Meh, it reads better as a single stanza, the comment obviously applies
to the device_rname so I wouldn't re-organize the code

> > -	/* We must drop the device reference; otherwise disable_device()
> > -	 * who is waiting for refcount to drop to zero while holding
> > -	 * unregistration_lock won't happen. This can lead to deadlock.
> > -	 * Also if we give up the ib_device reference here,
> > -	 * ib_unregister_device() followed by ib_dealloc_device() can
> > proceeed
> > -	 * to free this device. Therefore, this thread must hold a reference
> > -	 * to the device structure so that it cannot get freed, while this
> > -	 * thread works on it.
> > -	 */
> Code is not by heart to many now and in future as much as you. :-)
> And things done here is not intuitive either.
> Hence I make humble request to include above comment block in ib_device_set_netns_put().

We have many cases of this pattern, this is not the only one. It makes
no sense to have a *giant* comment on top of only one case. 

If you find it confusing then make a function and add that text to the
function documentation.

> > -	ret = rdma_dev_change_netns_with_put(dev, net);
> > +	/*
> > +	 * Currently supported only for those providers which support
> > +	 * disassociation and don't do port specific sysfs init.
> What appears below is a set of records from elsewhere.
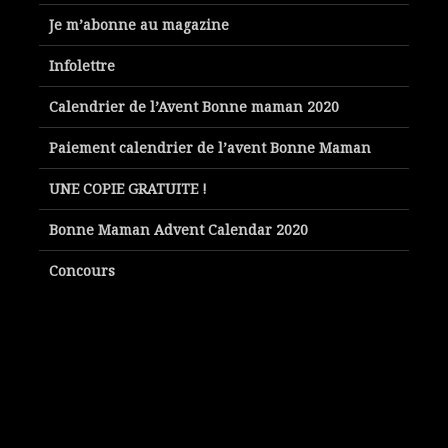
Je m’abonne au magazine
Infolettre
Calendrier de l’Avent Bonne maman 2020
Paiement calendrier de l’avent Bonne Maman
UNE COPIE GRATUITE !
Bonne Maman Advent Calendar 2020
Concours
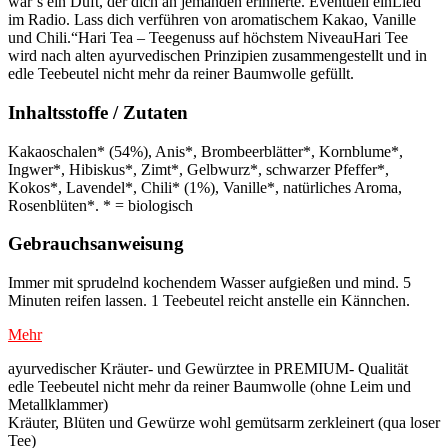
war’s ein Duft, der dich an jemanden erinnerte. Eventuell einLied
im Radio. Lass dich verführen von aromatischem Kakao, Vanille
und Chili.“Hari Tea – Teegenuss auf höchstem NiveauHari Tee
wird nach alten ayurvedischen Prinzipien zusammengestellt und in
edle Teebeutel nicht mehr da reiner Baumwolle gefüllt.
Inhaltsstoffe / Zutaten
Kakaoschalen* (54%), Anis*, Brombeerblätter*, Kornblume*,
Ingwer*, Hibiskus*, Zimt*, Gelbwurz*, schwarzer Pfeffer*,
Kokos*, Lavendel*, Chili* (1%), Vanille*, natürliches Aroma,
Rosenblüten*. * = biologisch
Gebrauchsanweisung
Immer mit sprudelnd kochendem Wasser aufgießen und mind. 5
Minuten reifen lassen. 1 Teebeutel reicht anstelle ein Kännchen.
Mehr
ayurvedischer Kräuter- und Gewürztee in PREMIUM- Qualität
edle Teebeutel nicht mehr da reiner Baumwolle (ohne Leim und
Metallklammer)
Kräuter, Blüten und Gewürze wohl gemütsarm zerkleinert (qua loser
Tee)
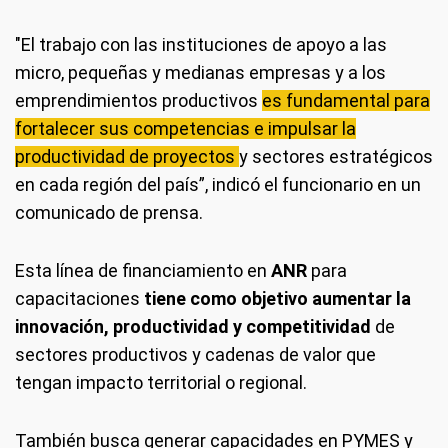
"El trabajo con las instituciones de apoyo a las
micro, pequeñas y medianas empresas y a los
emprendimientos productivos
es fundamental para
fortalecer sus competencias e impulsar la
productividad de proyectos
y sectores estratégicos
en cada región del país”, indicó el funcionario en un
comunicado de prensa.
Esta línea de financiamiento en
ANR
para
capacitaciones
tiene como objetivo aumentar la
innovación, productividad y competitividad
de
sectores productivos y cadenas de valor que
tengan impacto territorial o regional.
También busca generar capacidades en PYMES y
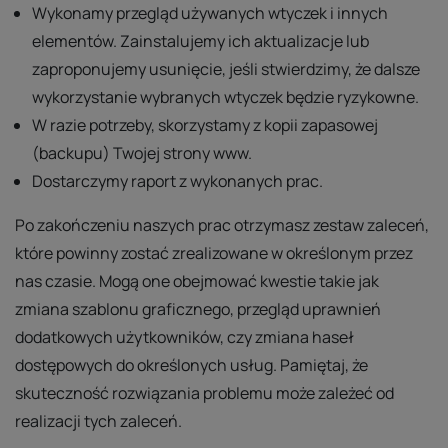
Wykonamy przegląd używanych wtyczek i innych
elementów. Zainstalujemy ich aktualizacje lub
zaproponujemy usunięcie, jeśli stwierdzimy, że dalsze
wykorzystanie wybranych wtyczek będzie ryzykowne.
W razie potrzeby, skorzystamy z kopii zapasowej
(backupu) Twojej strony www.
Dostarczymy raport z wykonanych prac.
Po zakończeniu naszych prac otrzymasz zestaw zaleceń,
które powinny zostać zrealizowane w określonym przez
nas czasie. Mogą one obejmować kwestie takie jak
zmiana szablonu graficznego, przegląd uprawnień
dodatkowych użytkowników, czy zmiana haseł
dostępowych do określonych usług. Pamiętaj, że
skuteczność rozwiązania problemu może zależeć od
realizacji tych zaleceń.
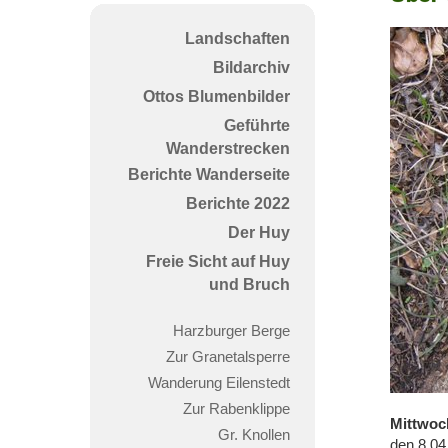
den
Kamm
Landschaften
im
Bildarchiv
Harly
Ottos Blumenbilder
Geführte
Wanderstrecken
Berichte Wanderseite
Berichte 2022
Der Huy
Freie Sicht auf Huy
und Bruch
Harzburger Berge
Zur Granetalsperre
Wanderung Eilenstedt
Zur Rabenklippe
Mittwoc
Gr. Knollen
den 8.04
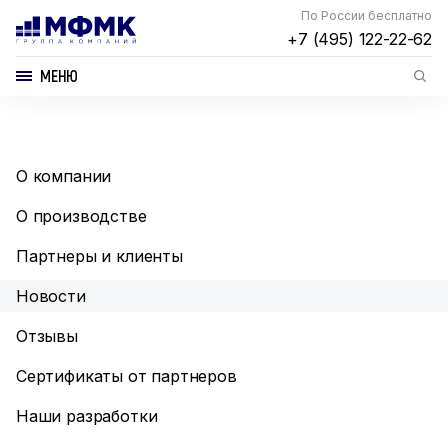
По России бесплатно
+7 (495) 122-22-62
МЕНЮ
О компании
О производстве
Партнеры и клиенты
Новости
Отзывы
Сертификаты от партнеров
Наши разработки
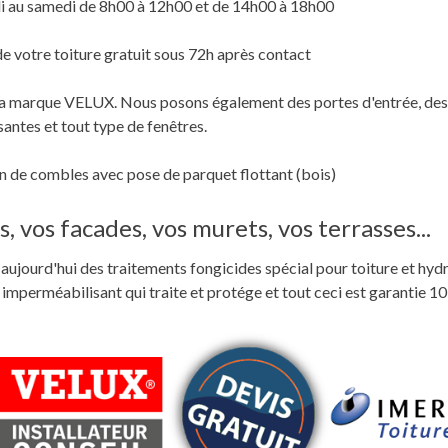
i au samedi de 8h00 à 12h00 et de 14h00 à 18h00
de votre toiture gratuit sous 72h après contact
c la marque VELUX. Nous posons également des portes d'entrée, des
santes et tout type de fenêtres.
 de combles avec pose de parquet flottant (bois)
, vos facades, vos murets, vos terrasses...
ste aujourd'hui des traitements fongicides spécial pour toiture et hyd
perméabilisant qui traite et protége et tout ceci est garantie 10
Once a
> > +	 * port_cleanup infrastructure is implemented, this limitation will be
> > +	 * removed.
> > +	 */
> > +	if (!dev->ops.disassociate_ucontext || dev->ops.init_port ||
> > +	    ib_devices_shared_netns) {
> Reading ib_devices_shared_netns without rdma_net_rwsem is not of any help.

Hurm, yes something better should be done here I suppose

> It can be omitted as I explained above.  If you want to add it to
> notify user that he shouldn't be doing it currently because it is in
> shared mode, then yes, its fine...

Yes, that is what I think

> > +		ret = -EOPNOTSUPP;
> > +		goto ns_err;
> > +	}
> > +
> > +	get_device(&dev->dev);
> > +	ib_device_put(dev);
> > +	ret = rdma_dev_change_netns(dev, current->nsproxy->net_ns, net);
> > +	put_device(&dev->dev);
> > +
> >  	put_net(net);
> >  	return ret;
> >
> 
> Other than those minor comments, delta looks fine.
> I like to test due to this delta once you merge the changes and before you send PR to Linus.

I think you should resend the patch after testing and fixing the
things you pointed

Jason